StromAuskunft betreibt seit 2017 eine tägliche Marktanalyse der Haushaltsstrompreise in Deutschland. Die Methodik ist in einem wissenschaftlichen Whitepaper mit DOI dokumentiert.

Unser umfangreiches Forschungsprojekt, das seit dem Jahr 2017 durchgeführt wird, bietet eine detaillierte Untersuchung der Strompreise in Deutschland. Täglich analysieren wir die Kosten für neue Verträge beim Grundversorger, beim günstigsten Anbieter außerhalb der Grundversorgung und beim günstigsten Ökostromanbieter in über 6.300 deutschen Städten.

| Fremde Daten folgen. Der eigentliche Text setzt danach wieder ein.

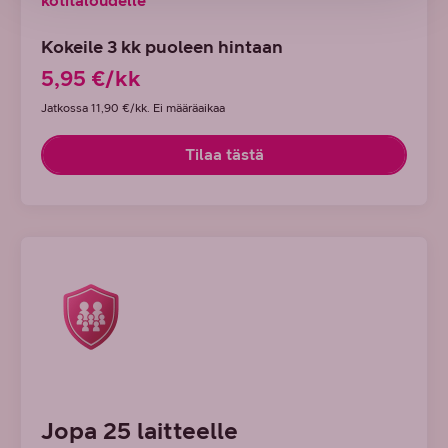
kotitaloudelle
Kokeile 3 kk puoleen hintaan
5,95 €/kk
Jatkossa 11,90 €/kk. Ei määräaikaa
Tilaa tästä
Jopa 25 laitteelle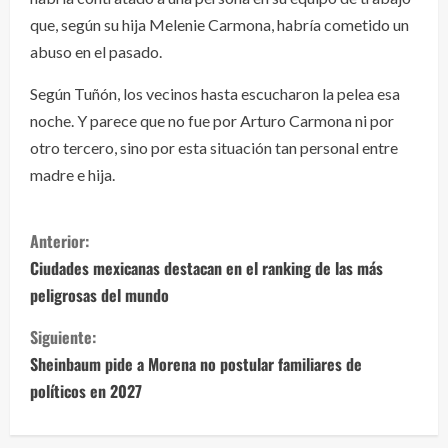
que, según su hija Melenie Carmona, habría cometido un
abuso en el pasado.
Según Tuñón, los vecinos hasta escucharon la pelea esa
noche. Y parece que no fue por Arturo Carmona ni por
otro tercero, sino por esta situación tan personal entre
madre e hija.
S
Anterior:
i
Ciudades mexicanas destacan en el ranking de las más
peligrosas del mundo
g
Siguiente:
u
Sheinbaum pide a Morena no postular familiares de
e
políticos en 2027
l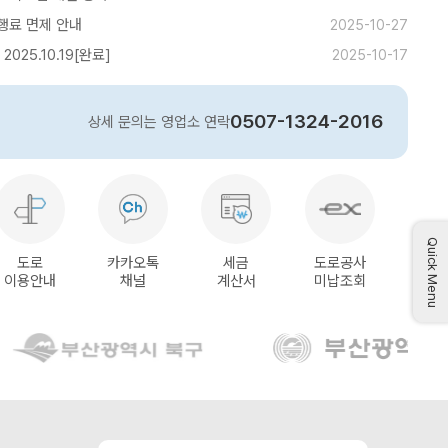
행료 면제 안내
2025-10-27
025.10.19[완료]
2025-10-17
0507-1324-2016
상세 문의는 영업소 연락
Quick Menu
도로
카카오톡
세금
도로공사
이용안내
채널
계산서
미납조회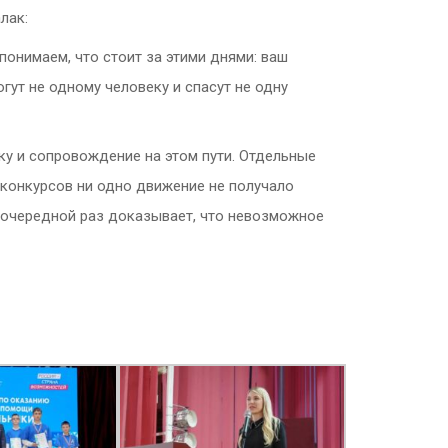
лак:
онимаем, что стоит за этими днями: ваш
гут не одному человеку и спасут не одну
ку и сопровождение на этом пути. Отдельные
 конкурсов ни одно движение не получало
в очередной раз доказывает, что невозможное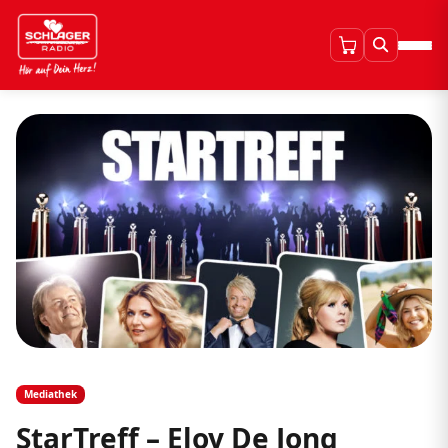
Mediathek
StarTreff – Eloy De Jong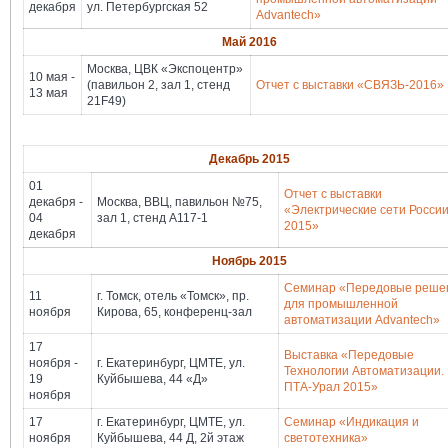
декабря
ул. Петербургская 52
Advantech»
Май 2016
Москва, ЦВК «Экспоцентр»
10 мая -
(павильон 2, зал 1, стенд
Отчет с выставки «СВЯЗЬ-2016»
13 мая
21F49)
Декабрь 2015
01
Отчет с выставки
декабря -
Москва, ВВЦ, павильон №75,
«Электрические сети России
04
зал 1, стенд А117-1
2015»
декабря
Ноябрь 2015
Семинар «Передовые реше
11
г. Томск, отель «Томск», пр.
для промышленной
ноября
Кирова, 65, конференц-зал
автоматизации Advantech»
17
Выставка «Передовые
ноября -
г. Екатеринбург, ЦМТЕ, ул.
Технологии Автоматизации.
19
Куйбышева, 44 «Д»
ПТА-Урал 2015»
ноября
17
г. Екатеринбург, ЦМТЕ, ул.
Семинар «Индикация и
ноября
Куйбышева, 44 Д, 2й этаж
светотехника»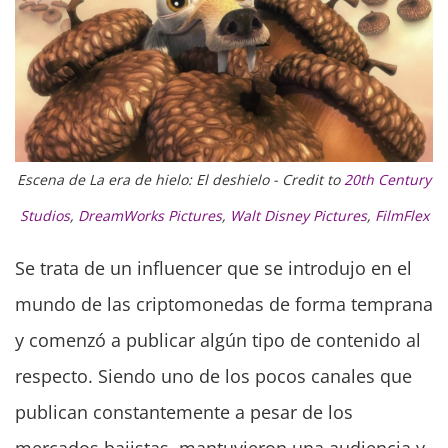
Escena de La era de hielo: El deshielo - Credit to
20th Century
Studios
,
DreamWorks Pictures
,
Walt Disney Pictures
,
FilmFlex
Se trata de un influencer que se introdujo en el
mundo de las criptomonedas de forma temprana
y comenzó a publicar algún tipo de contenido al
respecto. Siendo uno de los pocos canales que
publican constantemente a pesar de los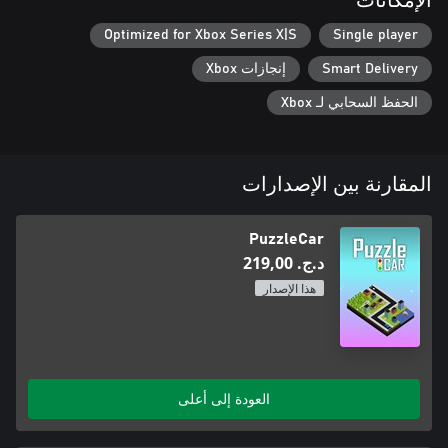
الإمكانات
Optimized for Xbox Series X|S
Single player
Smart Delivery
إنجازات Xbox
الحفظ السحابي لـ Xbox
المقارنة بين الإصدارات
PuzzleCar
د.ج.‏ 219,00
هذا الإصدار
العودة إلى أعلى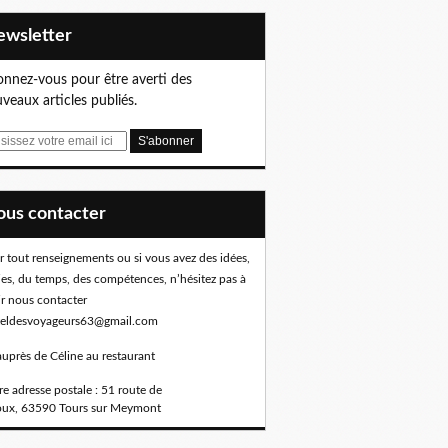
Newsletter
nnez-vous pour être averti des
veaux articles publiés.
Nous contacter
r tout renseignements ou si vous avez des idées,
ies, du temps, des compétences, n’hésitez pas à
ir nous contacter
eldesvoyageurs63@gmail.com
auprès de Céline au restaurant
e adresse postale : 51 route de
oux, 63590 Tours sur Meymont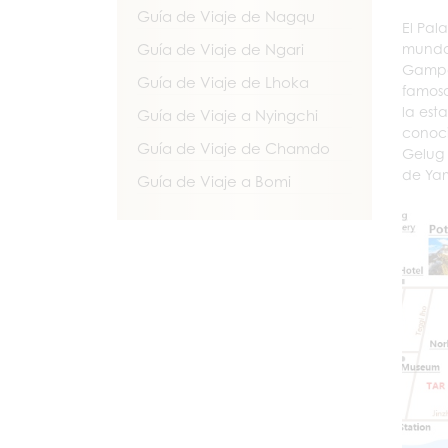
Guía de Viaje de Nagqu
El Pal
mundo,
Guía de Viaje de Ngari
Gampo,
Guía de Viaje de Lhoka
famosa
la est
Guía de Viaje a Nyingchi
conoci
Guía de Viaje de Chamdo
Gelug 
de Yam
Guía de Viaje a Bomi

Dieser distinktive Ansatz liefert uns ein vollständiges Profil der durchschnittlichen Strompreise in Deutschland, inklusive spezifischer Daten zu regionalen Preisvariationen und der Preisentwicklung im Allgemeinen.

Wie berechnen wir die aktuellen Strompreise?

Methodik zur Berechnung aktueller Haushaltsstrompreise

Die Basis für unsere Berechnungen der Strompreise ist ein Jahresverbrauch von 3.500 kWh. Angebote, die Kautionszahlungen und/oder Vorauszahlungen verlangen, werden in unserer Analyse nicht berücksichtigt. Folgende Faktoren sind für die Preisberechnung ausschlaggebend:

  • Vertragsdauer: bis zu 12 Monate
  • Preisgarantie: mindestens 12 Monate
  • Kündigungsfrist: bis zu 6 Wochen

Berücksichtigung von Grundgebühren und Boni:
Wir beziehen sämtliche Grundgebühren sowie mögliche Bonuszahlungen für Neukunden – darunter Neukundenbonus und Sofortbonus – vollständig in unsere Berechnungen ein. Diese Beträge werden transparent verrechnet und wir zeigen damit den effektiven Preis pro Kilowattstunde an. Dadurch erhalten Verbraucher einen realistischen und vergleichbaren Strompreis.

Hinweis zur Berechnung von Einsparungen: Die möglichen Einsparungen berechnen wir im Vergleich zu den Tarifen des lokalen Anbieters. Im Falle von Grundversorgungstarifen garantieren wir eine gesetzliche Kündigungsfrist von zwei Wochen.

Diese akribische wissenschaftliche Herangehensweise unterstreicht die Unverwechselbarkeit unserer Preisstudien in Deutschland und liefert bedeutende Erkenntnisse über die Preisgestaltung und Preisentwicklung von Strom.